***** Input material *****

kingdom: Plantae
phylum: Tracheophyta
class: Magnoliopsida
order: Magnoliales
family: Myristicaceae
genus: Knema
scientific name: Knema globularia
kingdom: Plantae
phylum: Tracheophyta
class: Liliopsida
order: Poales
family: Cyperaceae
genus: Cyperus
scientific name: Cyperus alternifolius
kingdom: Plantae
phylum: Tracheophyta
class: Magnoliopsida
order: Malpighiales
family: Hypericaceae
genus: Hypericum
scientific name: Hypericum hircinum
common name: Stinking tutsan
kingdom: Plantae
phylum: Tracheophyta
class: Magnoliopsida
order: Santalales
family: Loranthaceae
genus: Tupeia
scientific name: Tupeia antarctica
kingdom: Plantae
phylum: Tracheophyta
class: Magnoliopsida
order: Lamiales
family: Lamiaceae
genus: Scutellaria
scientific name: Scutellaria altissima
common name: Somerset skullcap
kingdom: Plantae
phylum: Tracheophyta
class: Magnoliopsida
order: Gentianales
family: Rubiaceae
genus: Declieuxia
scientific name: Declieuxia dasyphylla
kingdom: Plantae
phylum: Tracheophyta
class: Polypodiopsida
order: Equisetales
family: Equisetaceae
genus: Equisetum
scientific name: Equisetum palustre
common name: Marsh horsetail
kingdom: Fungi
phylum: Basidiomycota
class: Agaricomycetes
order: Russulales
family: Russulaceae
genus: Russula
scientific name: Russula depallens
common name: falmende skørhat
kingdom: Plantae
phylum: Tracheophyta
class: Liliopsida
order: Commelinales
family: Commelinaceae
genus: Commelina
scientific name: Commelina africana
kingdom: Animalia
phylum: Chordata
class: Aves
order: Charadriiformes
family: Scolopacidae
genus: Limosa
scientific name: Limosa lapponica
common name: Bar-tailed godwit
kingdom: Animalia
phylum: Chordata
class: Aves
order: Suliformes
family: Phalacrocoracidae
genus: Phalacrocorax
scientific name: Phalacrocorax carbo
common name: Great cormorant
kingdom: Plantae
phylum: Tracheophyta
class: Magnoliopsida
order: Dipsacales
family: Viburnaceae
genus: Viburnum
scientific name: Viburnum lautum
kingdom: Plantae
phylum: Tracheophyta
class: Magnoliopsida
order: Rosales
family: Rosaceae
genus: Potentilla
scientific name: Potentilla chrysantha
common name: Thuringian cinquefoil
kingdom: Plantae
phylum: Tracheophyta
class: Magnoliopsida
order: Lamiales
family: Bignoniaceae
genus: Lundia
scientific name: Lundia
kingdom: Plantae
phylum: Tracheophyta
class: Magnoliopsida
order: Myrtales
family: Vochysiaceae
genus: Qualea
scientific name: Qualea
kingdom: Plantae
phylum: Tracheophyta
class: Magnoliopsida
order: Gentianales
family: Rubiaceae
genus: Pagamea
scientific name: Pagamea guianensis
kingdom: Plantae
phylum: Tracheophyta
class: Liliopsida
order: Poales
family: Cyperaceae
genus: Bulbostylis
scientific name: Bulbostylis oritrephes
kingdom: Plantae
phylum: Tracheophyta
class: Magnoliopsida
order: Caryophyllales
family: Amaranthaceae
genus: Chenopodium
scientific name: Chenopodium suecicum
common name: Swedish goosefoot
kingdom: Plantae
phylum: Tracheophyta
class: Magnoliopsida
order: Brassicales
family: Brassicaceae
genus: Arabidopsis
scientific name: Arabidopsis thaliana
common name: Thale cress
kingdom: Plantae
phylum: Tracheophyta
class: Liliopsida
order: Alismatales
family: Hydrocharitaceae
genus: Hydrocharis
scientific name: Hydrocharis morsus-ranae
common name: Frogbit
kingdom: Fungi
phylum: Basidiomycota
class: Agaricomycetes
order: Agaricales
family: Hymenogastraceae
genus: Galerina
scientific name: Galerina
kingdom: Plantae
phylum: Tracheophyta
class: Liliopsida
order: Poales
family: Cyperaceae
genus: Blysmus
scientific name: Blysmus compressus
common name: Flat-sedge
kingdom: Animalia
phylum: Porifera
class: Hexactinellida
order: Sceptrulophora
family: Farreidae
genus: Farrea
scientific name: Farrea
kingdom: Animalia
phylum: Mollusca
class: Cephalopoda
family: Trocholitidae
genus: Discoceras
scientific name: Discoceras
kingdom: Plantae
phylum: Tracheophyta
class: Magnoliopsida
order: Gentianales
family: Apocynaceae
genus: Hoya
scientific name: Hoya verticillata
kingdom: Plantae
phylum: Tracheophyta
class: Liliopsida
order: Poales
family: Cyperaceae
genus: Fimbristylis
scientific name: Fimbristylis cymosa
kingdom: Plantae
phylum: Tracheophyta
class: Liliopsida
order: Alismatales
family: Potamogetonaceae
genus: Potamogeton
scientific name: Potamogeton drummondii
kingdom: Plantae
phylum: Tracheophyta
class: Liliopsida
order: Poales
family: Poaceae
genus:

*****

**What the exercise asks:**
Update the listing above, changing each "scientific name" to "species name" and keeping every other line the same.

**Task solution:**
kingdom: Plantae
phylum: Tracheophyta
class: Magnoliopsida
order: Magnoliales
family: Myristicaceae
genus: Knema
species name: Knema globularia
kingdom: Plantae
phylum: Tracheophyta
class: Liliopsida
order: Poales
family: Cyperaceae
genus: Cyperus
species name: Cyperus alternifolius
kingdom: Plantae
phylum: Tracheophyta
class: Magnoliopsida
order: Malpighiales
family: Hypericaceae
genus: Hypericum
species name: Hypericum hircinum
common name: Stinking tutsan
kingdom: Plantae
phylum: Tracheophyta
class: Magnoliopsida
order: Santalales
family: Loranthaceae
genus: Tupeia
species name: Tupeia antarctica
kingdom: Plantae
phylum: Tracheophyta
class: Magnoliopsida
order: Lamiales
family: Lamiaceae
genus: Scutellaria
species name: Scutellaria altissima
common name: Somerset skullcap
kingdom: Plantae
phylum: Tracheophyta
class: Magnoliopsida
order: Gentianales
family: Rubiaceae
genus: Declieuxia
species name: Declieuxia dasyphylla
kingdom: Plantae
phylum: Tracheophyta
class: Polypodiopsida
order: Equisetales
family: Equisetaceae
genus: Equisetum
species name: Equisetum palustre
common name: Marsh horsetail
kingdom: Fungi
phylum: Basidiomycota
class: Agaricomycetes
order: Russulales
family: Russulaceae
genus: Russula
species name: Russula depallens
common name: falmende skørhat
kingdom: Plantae
phylum: Tracheophyta
class: Liliopsida
order: Commelinales
family: Commelinaceae
genus: Commelina
species name: Commelina africana
kingdom: Animalia
phylum: Chordata
class: Aves
order: Charadriiformes
family: Scolopacidae
genus: Limosa
species name: Limosa lapponica
common name: Bar-tailed godwit
kingdom: Animalia
phylum: Chordata
class: Aves
order: Suliformes
family: Phalacrocoracidae
genus: Phalacrocorax
species name: Phalacrocorax carbo
common name: Great cormorant
kingdom: Plantae
phylum: Tracheophyta
class: Magnoliopsida
order: Dipsacales
family: Viburnaceae
genus: Viburnum
species name: Viburnum lautum
kingdom: Plantae
phylum: Tracheophyta
class: Magnoliopsida
order: Rosales
family: Rosaceae
genus: Potentilla
species name: Potentilla chrysantha
common name: Thuringian cinquefoil
kingdom: Plantae
phylum: Tracheophyta
class: Magnoliopsida
order: Lamiales
family: Bignoniaceae
genus: Lundia
species name: Lundia
kingdom: Plantae
phylum: Tracheophyta
class: Magnoliopsida
order: Myrtales
family: Vochysiaceae
genus: Qualea
species name: Qualea
kingdom: Plantae
phylum: Tracheophyta
class: Magnoliopsida
order: Gentianales
family: Rubiaceae
genus: Pagamea
species name: Pagamea guianensis
kingdom: Plantae
phylum: Tracheophyta
class: Liliopsida
order: Poales
family: Cyperaceae
genus: Bulbostylis
species name: Bulbostylis oritrephes
kingdom: Plantae
phylum: Tracheophyta
class: Magnoliopsida
order: Caryophyllales
family: Amaranthaceae
genus: Chenopodium
species name: Chenopodium suecicum
common name: Swedish goosefoot
kingdom: Plantae
phylum: Tracheophyta
class: Magnoliopsida
order: Brassicales
family: Brassicaceae
genus: Arabidopsis
species name: Arabidopsis thaliana
common name: Thale cress
kingdom: Plantae
phylum: Tracheophyta
class: Liliopsida
order: Alismatales
family: Hydrocharitaceae
genus: Hydrocharis
species name: Hydrocharis morsus-ranae
common name: Frogbit
kingdom: Fungi
phylum: Basidiomycota
class: Agaricomycetes
order: Agaricales
family: Hymenogastraceae
genus: Galerina
species name: Galerina
kingdom: Plantae
phylum: Tracheophyta
class: Liliopsida
order: Poales
family: Cyperaceae
genus: Blysmus
species name: Blysmus compressus
common name: Flat-sedge
kingdom: Animalia
phylum: Porifera
class: Hexactinellida
order: Sceptrulophora
family: Farreidae
genus: Farrea
species name: Farrea
kingdom: Animalia
phylum: Mollusca
class: Cephalopoda
family: Trocholitidae
genus: Discoceras
species name: Discoceras
kingdom: Plantae
phylum: Tracheophyta
class: Magnoliopsida
order: Gentianales
family: Apocynaceae
genus: Hoya
species name: Hoya verticillata
kingdom: Plantae
phylum: Tracheophyta
class: Liliopsida
order: Poales
family: Cyperaceae
genus: Fimbristylis
species name: Fimbristylis cymosa
kingdom: Plantae
phylum: Tracheophyta
class: Liliopsida
order: Alismatales
family: Potamogetonaceae
genus: Potamogeton
species name: Potamogeton drummondii
kingdom: Plantae
phylum: Tracheophyta
class: Liliopsida
order: Poales
family: Poaceae
genus:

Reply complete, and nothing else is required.